*What the task requires*
Rewrite the paragraph beginning "The spindle is still driven" from the forum thread about the lathe as a short list that keeps its main facts.
— Begin Extract provided —
The description text says it is a "four-mountain" or "four-line" thread, which I'd assume is the same as quad-start.


----------



## Russianwolf (May 20, 2011)

Here's a vid of the man himself and a better look at his machine. Notice the belt is for a motor and the rope is for a treadle.

http://www.youtube.com/watch?v=Jw_LzJ7A4LE&feature=related


----------



## TerryDowning (May 20, 2011)

Interesting.  You have to wonder how long he's been at it. Custom tools make a big difference to a craftsman.


----------



## Chthulhu (May 20, 2011)

The site that showed the tools and their prices was indicating what Hakase had just paid for the *new* lathe, an upgraded custom-made machine to replace the much older custom-made one in the video, along with new custom-made tooling.

The spindle is still driven by a motor for turning, and by a treadle-driven rope wrapped around the spindle for threading. If you pay close attention to the reciprocating motion, the stroke is too long for a single-start thread of that pitch; a four-start thread makes more sense. 

I wonder how consistent he is; will the cap from one pen fit the barrel of another?


----------



## Chthulhu (May 20, 2011)

Tanaka Harumi, the craftsman in the video, joined Hakase in 1952 as a junior artisan, and retired last year.

http://www.fp-hakase.com/


----------
— End Extract provided —
— Begin Dataset excerpts —
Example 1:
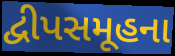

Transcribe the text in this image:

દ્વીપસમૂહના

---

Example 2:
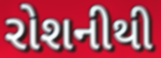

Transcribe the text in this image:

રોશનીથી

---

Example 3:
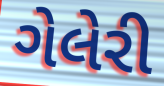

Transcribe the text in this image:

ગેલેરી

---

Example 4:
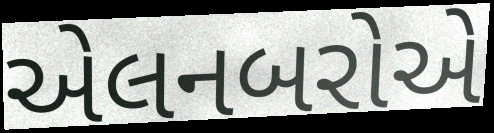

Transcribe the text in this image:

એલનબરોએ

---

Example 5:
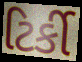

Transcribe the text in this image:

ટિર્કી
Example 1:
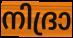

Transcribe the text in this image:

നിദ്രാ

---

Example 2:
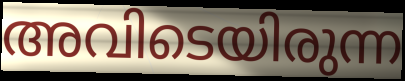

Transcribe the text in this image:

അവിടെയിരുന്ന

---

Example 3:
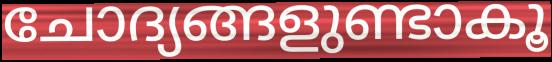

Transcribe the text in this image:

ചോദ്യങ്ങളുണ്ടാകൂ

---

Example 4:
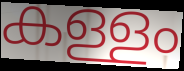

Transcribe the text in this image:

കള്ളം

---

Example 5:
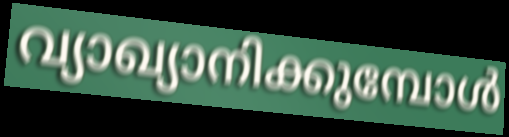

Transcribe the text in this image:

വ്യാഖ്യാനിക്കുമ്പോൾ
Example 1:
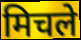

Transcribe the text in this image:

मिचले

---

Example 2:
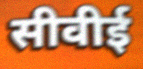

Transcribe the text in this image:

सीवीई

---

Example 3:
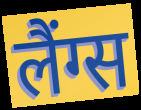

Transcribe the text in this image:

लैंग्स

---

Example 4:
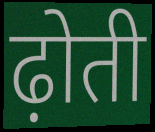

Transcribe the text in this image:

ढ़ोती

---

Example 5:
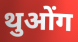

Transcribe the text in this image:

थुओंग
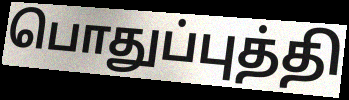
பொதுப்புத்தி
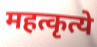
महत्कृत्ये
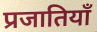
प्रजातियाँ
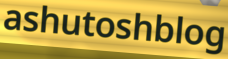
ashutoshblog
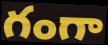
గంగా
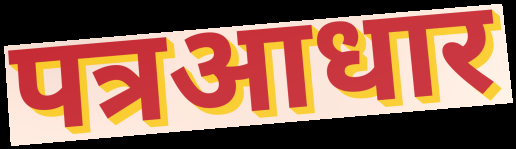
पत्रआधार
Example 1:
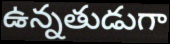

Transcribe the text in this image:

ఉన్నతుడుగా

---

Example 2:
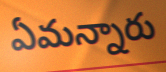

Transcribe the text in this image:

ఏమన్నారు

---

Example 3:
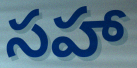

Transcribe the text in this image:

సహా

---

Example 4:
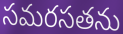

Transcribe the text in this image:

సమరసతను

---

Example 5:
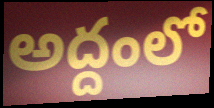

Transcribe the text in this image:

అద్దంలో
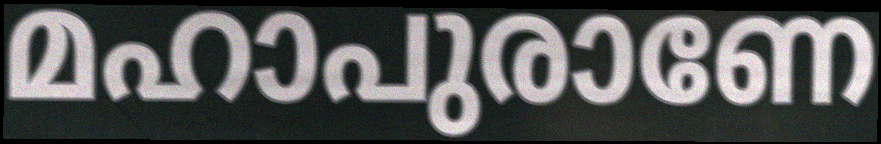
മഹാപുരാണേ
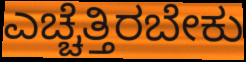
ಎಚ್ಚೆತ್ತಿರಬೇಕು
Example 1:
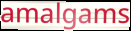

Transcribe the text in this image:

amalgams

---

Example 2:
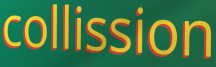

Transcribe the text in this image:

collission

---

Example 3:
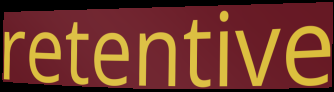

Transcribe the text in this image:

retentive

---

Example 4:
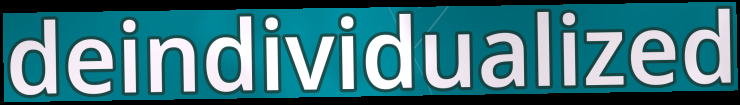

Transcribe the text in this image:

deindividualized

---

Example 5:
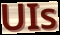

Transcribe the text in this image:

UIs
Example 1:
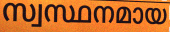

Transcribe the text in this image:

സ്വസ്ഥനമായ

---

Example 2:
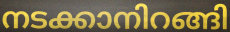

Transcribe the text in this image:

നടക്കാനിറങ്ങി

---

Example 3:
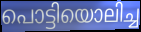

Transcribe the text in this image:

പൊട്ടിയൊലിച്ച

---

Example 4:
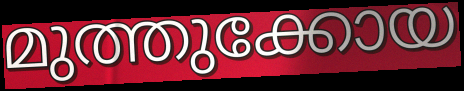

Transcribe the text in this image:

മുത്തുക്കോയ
— End Dataset excerpts —
— Begin Dataset excerpts —
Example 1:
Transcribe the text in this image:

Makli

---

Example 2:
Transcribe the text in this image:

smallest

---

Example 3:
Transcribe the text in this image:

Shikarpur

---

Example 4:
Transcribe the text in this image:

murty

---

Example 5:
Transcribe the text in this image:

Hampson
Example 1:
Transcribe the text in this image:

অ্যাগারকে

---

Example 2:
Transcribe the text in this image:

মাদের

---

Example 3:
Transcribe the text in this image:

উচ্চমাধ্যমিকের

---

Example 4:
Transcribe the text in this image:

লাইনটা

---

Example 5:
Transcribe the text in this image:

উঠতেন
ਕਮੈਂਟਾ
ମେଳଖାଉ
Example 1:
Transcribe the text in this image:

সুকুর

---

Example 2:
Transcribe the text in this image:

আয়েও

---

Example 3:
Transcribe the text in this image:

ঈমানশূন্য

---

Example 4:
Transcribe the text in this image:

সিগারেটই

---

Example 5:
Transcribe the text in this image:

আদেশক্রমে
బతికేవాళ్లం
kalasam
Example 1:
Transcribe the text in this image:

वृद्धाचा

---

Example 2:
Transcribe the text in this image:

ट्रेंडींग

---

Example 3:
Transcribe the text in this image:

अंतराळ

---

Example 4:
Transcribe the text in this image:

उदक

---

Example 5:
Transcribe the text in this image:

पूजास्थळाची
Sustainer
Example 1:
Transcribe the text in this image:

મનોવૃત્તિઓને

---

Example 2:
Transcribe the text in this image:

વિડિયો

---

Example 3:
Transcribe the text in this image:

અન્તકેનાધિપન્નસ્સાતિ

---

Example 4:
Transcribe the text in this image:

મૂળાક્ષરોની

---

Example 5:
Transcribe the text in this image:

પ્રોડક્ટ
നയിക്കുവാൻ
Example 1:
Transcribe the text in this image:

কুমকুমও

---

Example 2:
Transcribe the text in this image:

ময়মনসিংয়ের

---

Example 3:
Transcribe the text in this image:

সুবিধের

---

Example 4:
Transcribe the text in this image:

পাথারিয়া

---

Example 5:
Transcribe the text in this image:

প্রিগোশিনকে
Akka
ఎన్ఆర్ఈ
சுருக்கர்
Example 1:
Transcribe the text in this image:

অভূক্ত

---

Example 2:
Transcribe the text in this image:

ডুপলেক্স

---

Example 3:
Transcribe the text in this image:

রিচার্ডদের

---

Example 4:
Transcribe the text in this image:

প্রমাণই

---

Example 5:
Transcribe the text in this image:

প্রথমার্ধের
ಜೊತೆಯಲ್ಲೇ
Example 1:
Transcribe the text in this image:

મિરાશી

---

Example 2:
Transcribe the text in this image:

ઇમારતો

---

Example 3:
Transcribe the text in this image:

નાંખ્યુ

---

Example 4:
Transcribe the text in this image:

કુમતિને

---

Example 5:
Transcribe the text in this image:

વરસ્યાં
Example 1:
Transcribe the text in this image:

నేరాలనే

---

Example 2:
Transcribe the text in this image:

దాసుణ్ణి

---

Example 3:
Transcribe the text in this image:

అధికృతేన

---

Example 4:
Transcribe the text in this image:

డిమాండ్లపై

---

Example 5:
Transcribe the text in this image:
— End Dataset excerpts —
*Output*
- A motor drives the spindle for turning.
- For threading, a treadle-driven rope wrapped around the spindle drives it.
- The reciprocating stroke is too long for a single-start thread of that pitch, so a four-start thread makes more sense.